La cucina italiana all’estero patrimonio immateriale dell’umanità. Parte dal Casentino la candidatura Unesco della nostra tradizione culinaria, in occasione della XVI edizione di Capolavori a Tavola (18-20 giugno 2017), l’evento firmato da Simone Fracassi, “il re della Chianina”, la cui macelleria a Rassina spegne quest’anno ben 90 candeline.

Un’edizione speciale quella di quest’anno, che vedrà in contemporanea svolgersi la sesta edizione dell’Italian Cuisine in the World Forum, l’iniziativa promossa dall’associazione degli chef italiani all’estero, che unisce oltre 2.200 associati operanti in 70 diverse nazioni.

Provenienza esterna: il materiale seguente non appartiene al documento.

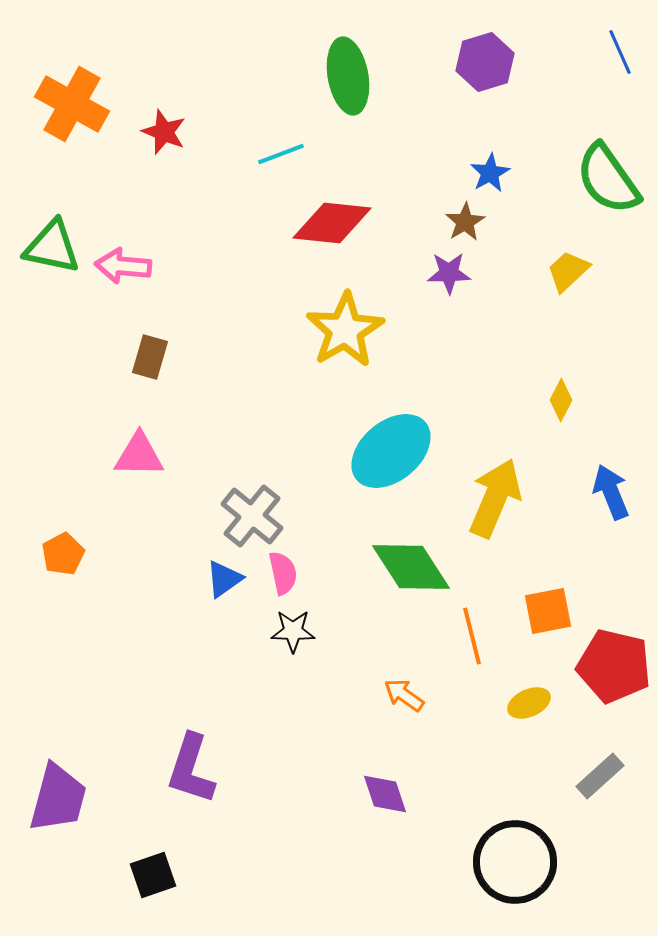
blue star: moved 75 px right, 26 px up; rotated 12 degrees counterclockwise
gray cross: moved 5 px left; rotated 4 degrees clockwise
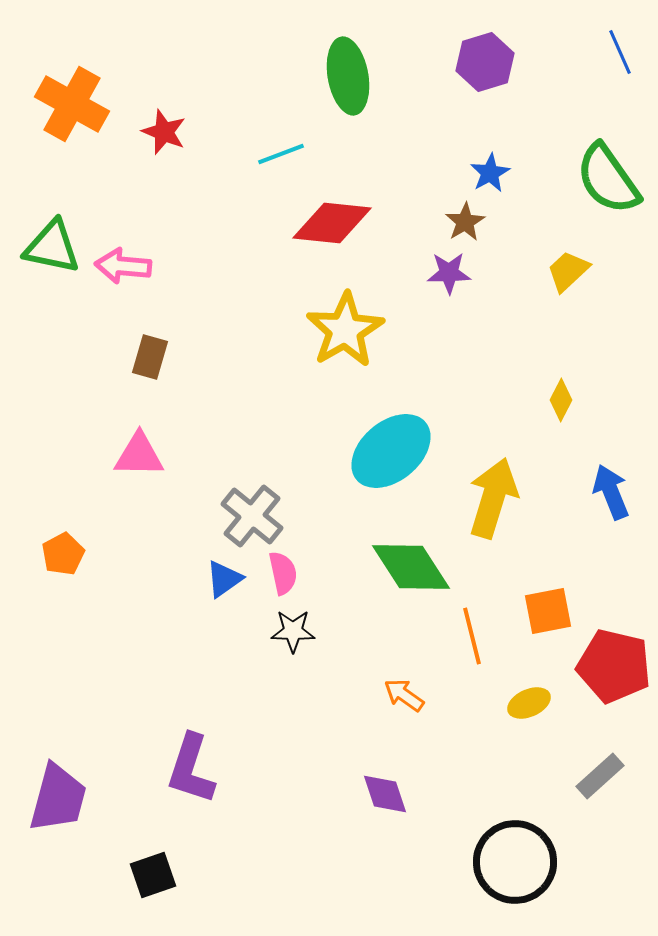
yellow arrow: moved 2 px left; rotated 6 degrees counterclockwise
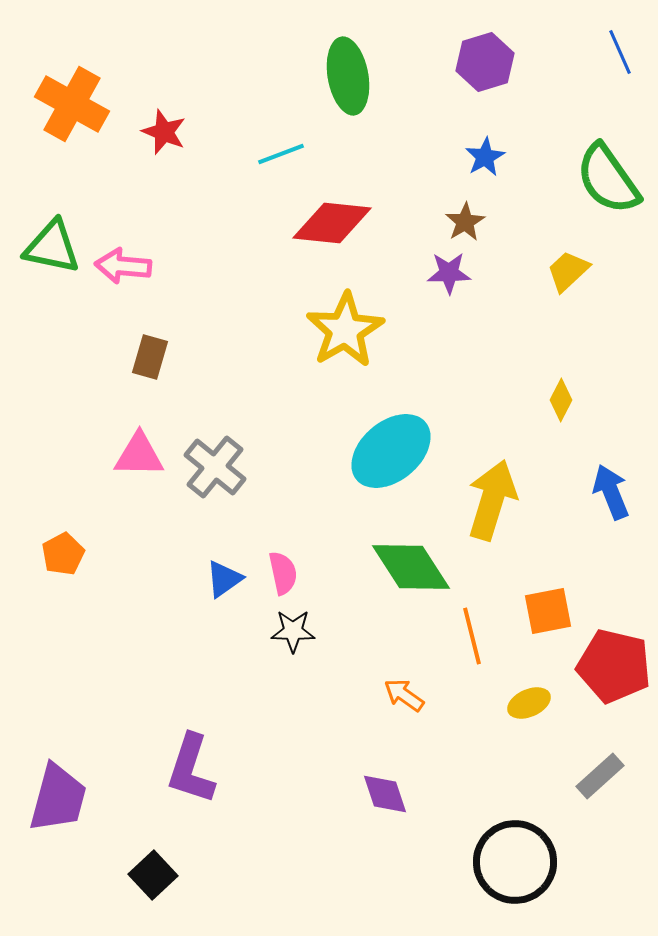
blue star: moved 5 px left, 16 px up
yellow arrow: moved 1 px left, 2 px down
gray cross: moved 37 px left, 49 px up
black square: rotated 24 degrees counterclockwise
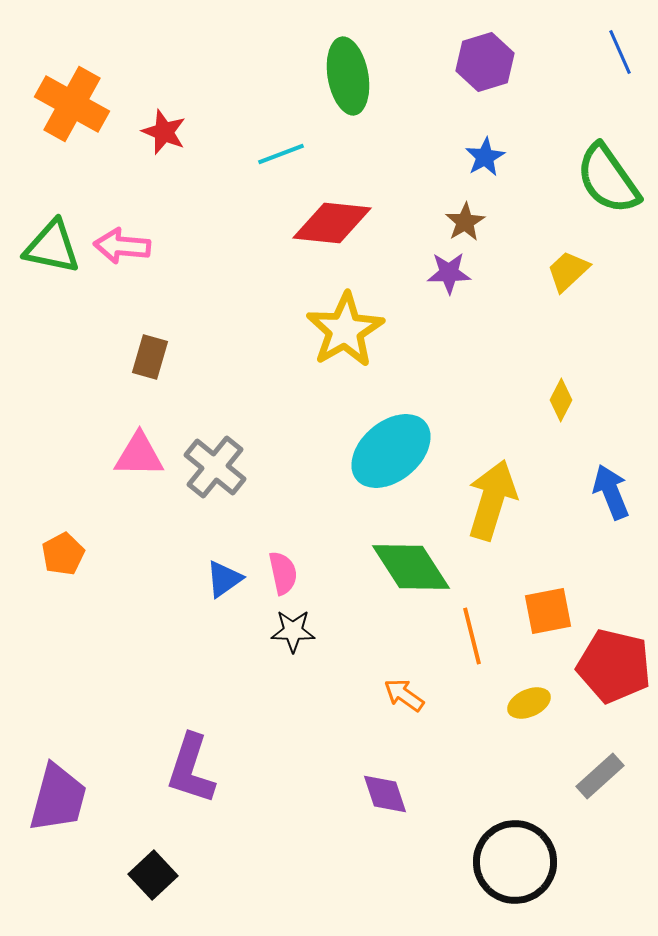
pink arrow: moved 1 px left, 20 px up
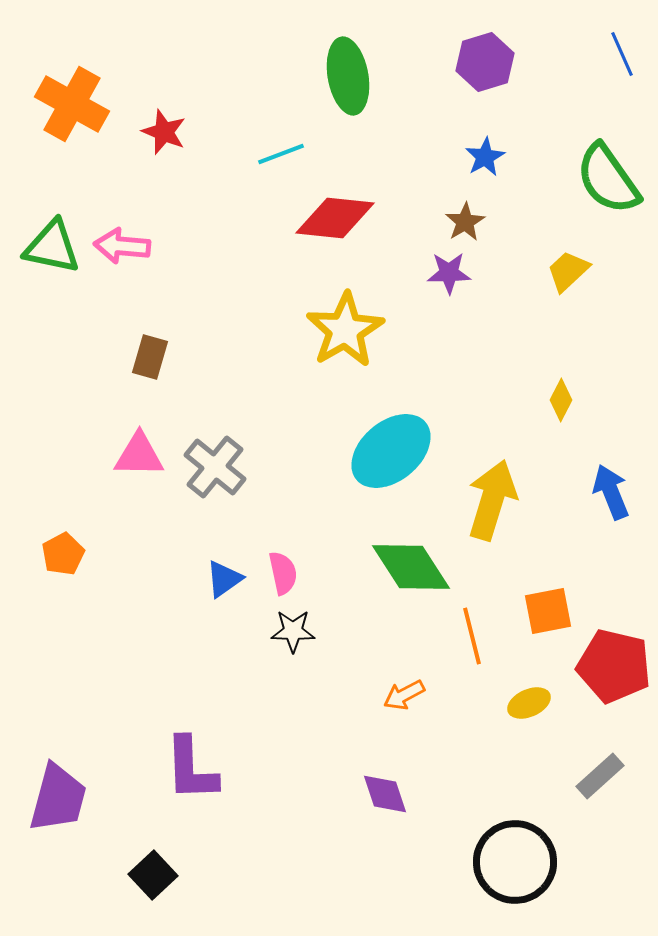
blue line: moved 2 px right, 2 px down
red diamond: moved 3 px right, 5 px up
orange arrow: rotated 63 degrees counterclockwise
purple L-shape: rotated 20 degrees counterclockwise
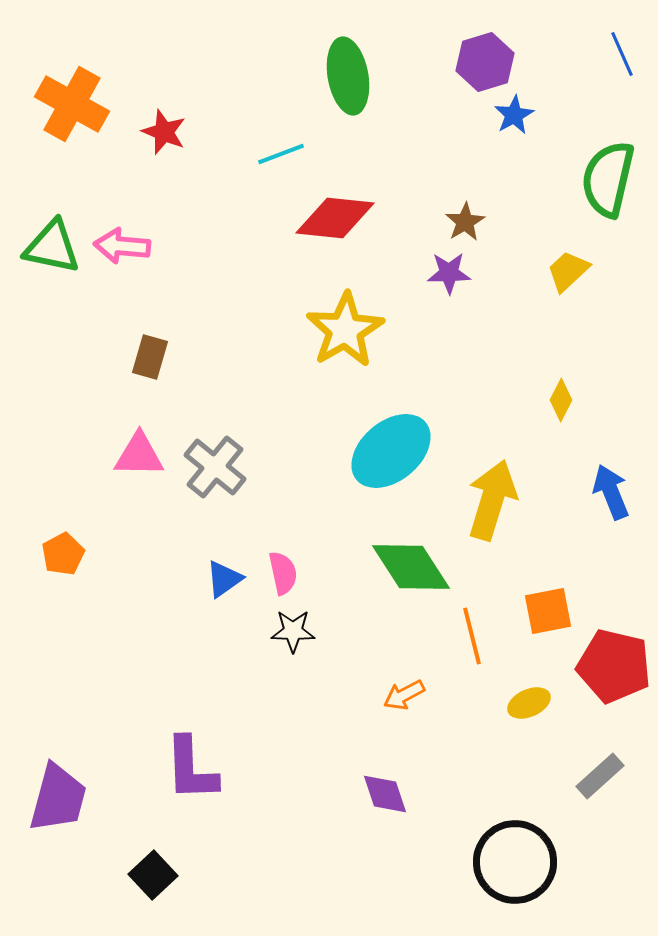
blue star: moved 29 px right, 42 px up
green semicircle: rotated 48 degrees clockwise
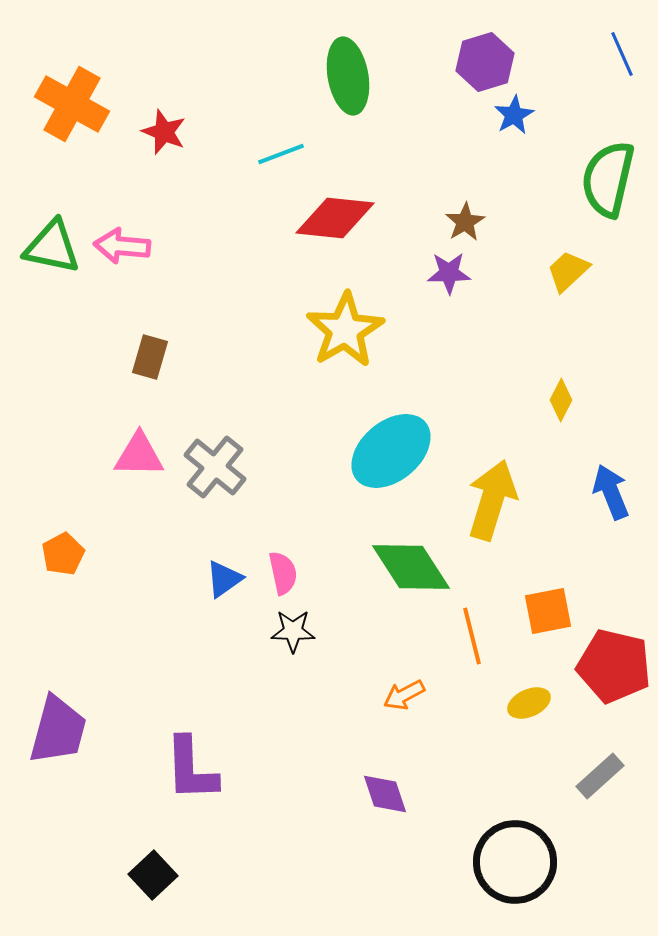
purple trapezoid: moved 68 px up
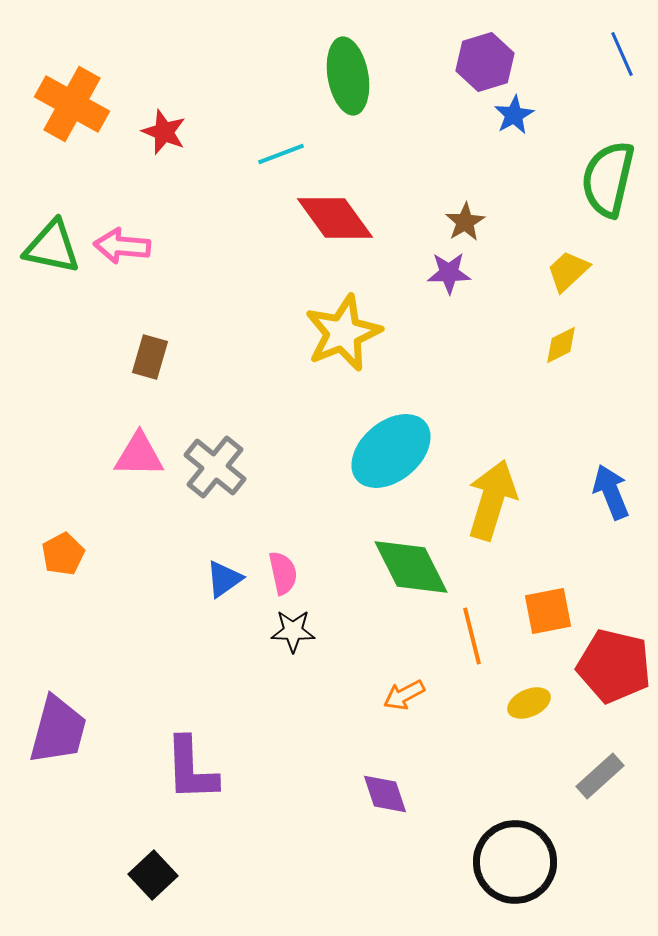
red diamond: rotated 48 degrees clockwise
yellow star: moved 2 px left, 3 px down; rotated 8 degrees clockwise
yellow diamond: moved 55 px up; rotated 36 degrees clockwise
green diamond: rotated 6 degrees clockwise
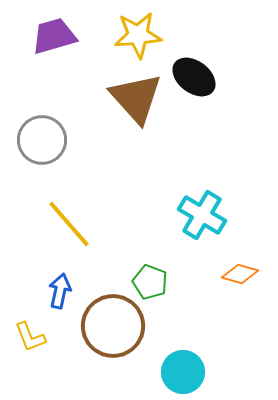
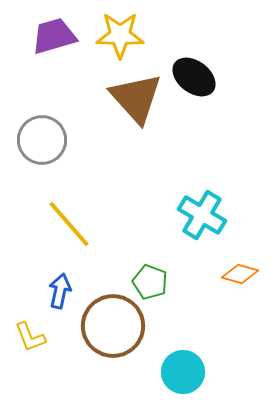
yellow star: moved 18 px left; rotated 6 degrees clockwise
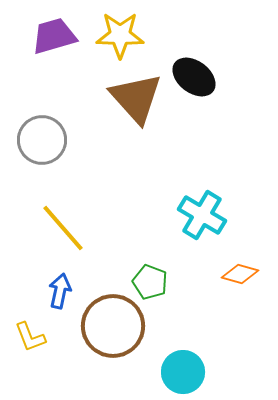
yellow line: moved 6 px left, 4 px down
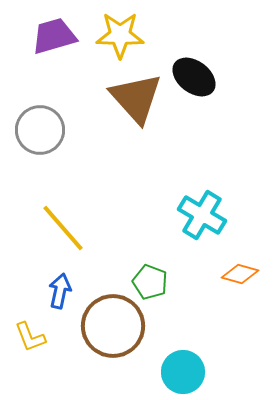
gray circle: moved 2 px left, 10 px up
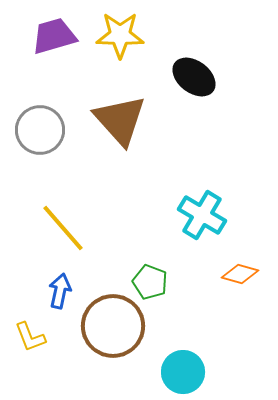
brown triangle: moved 16 px left, 22 px down
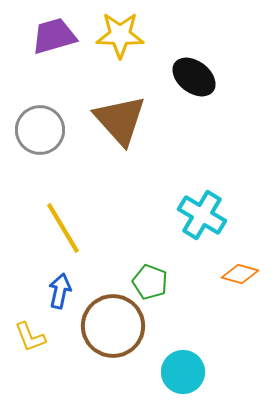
yellow line: rotated 10 degrees clockwise
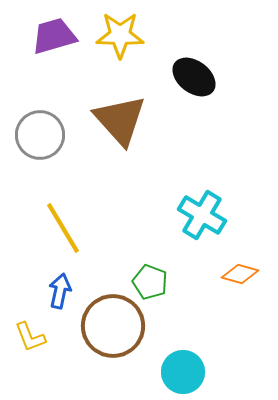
gray circle: moved 5 px down
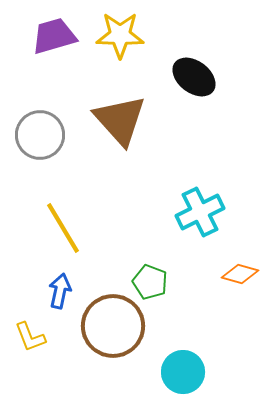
cyan cross: moved 2 px left, 3 px up; rotated 33 degrees clockwise
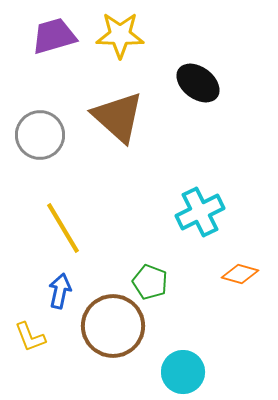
black ellipse: moved 4 px right, 6 px down
brown triangle: moved 2 px left, 3 px up; rotated 6 degrees counterclockwise
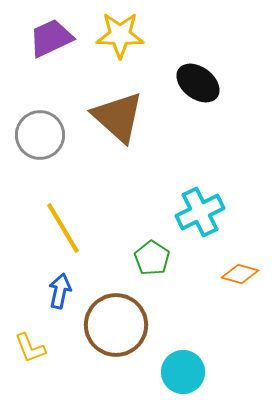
purple trapezoid: moved 3 px left, 2 px down; rotated 9 degrees counterclockwise
green pentagon: moved 2 px right, 24 px up; rotated 12 degrees clockwise
brown circle: moved 3 px right, 1 px up
yellow L-shape: moved 11 px down
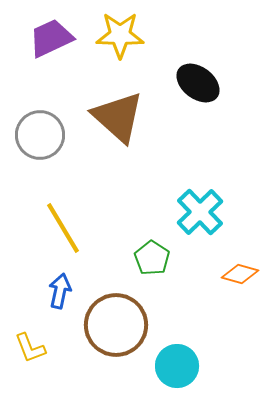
cyan cross: rotated 18 degrees counterclockwise
cyan circle: moved 6 px left, 6 px up
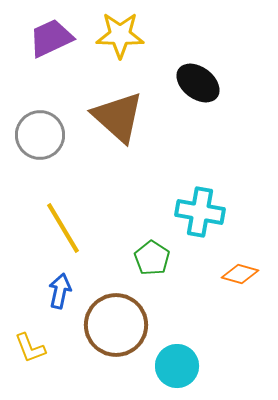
cyan cross: rotated 36 degrees counterclockwise
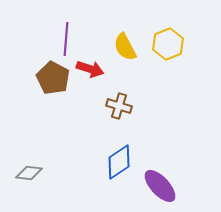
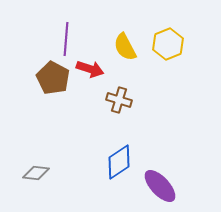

La tre giorni sarà una ribalta unica per celebrare la cucina e la ristorazione italiane d’eccellenza fuori dall’Italia, alla quale prenderà parte anche il presidente della Federazione Italiana Cuochi Rocco Pozzullo, che sarà relatore alla tavola rotonda in programma per martedì 20 presso il Palagio Fiorentino di Stia, incentrata proprio sulla richiesta all’Unesco di riconoscere la cucina e l’enogastronomia italiana all’estero come patrimonio immateriale dell’umanità.

In quest’occasione le associazioni provinciali dell’Unione Regionale Cuochi Toscani collaboreranno alla preparazione del pranzo che si svolgerà nella magnifica cornice dei giardini del Palagio Fiorentino, preparando ognuno un piatto tipico del proprio territorio; un modo per dare voce alle tradizioni che ogni parte della Toscana porta iscritte nel proprio DNA.

Ma non finisce qui, diverse iniziative saranno dislocate lungo tutta la vallata casentinese: dal mercato degli artigiani del food italiano a Rassina, agli stand dedicati a pizza e pasta a Bibbiena, fino alle degustazioni di vino al Castello di Poppi.

1 COMMENT

  1. Bravissimi Ragazzi, non ci conosciamo; ma da Parigi sono fiero di essere italiano a L’estero, siamo un esempio !!! sopratutto la Toscana é altre regioni Italiane ; grazie per l’esempio !!!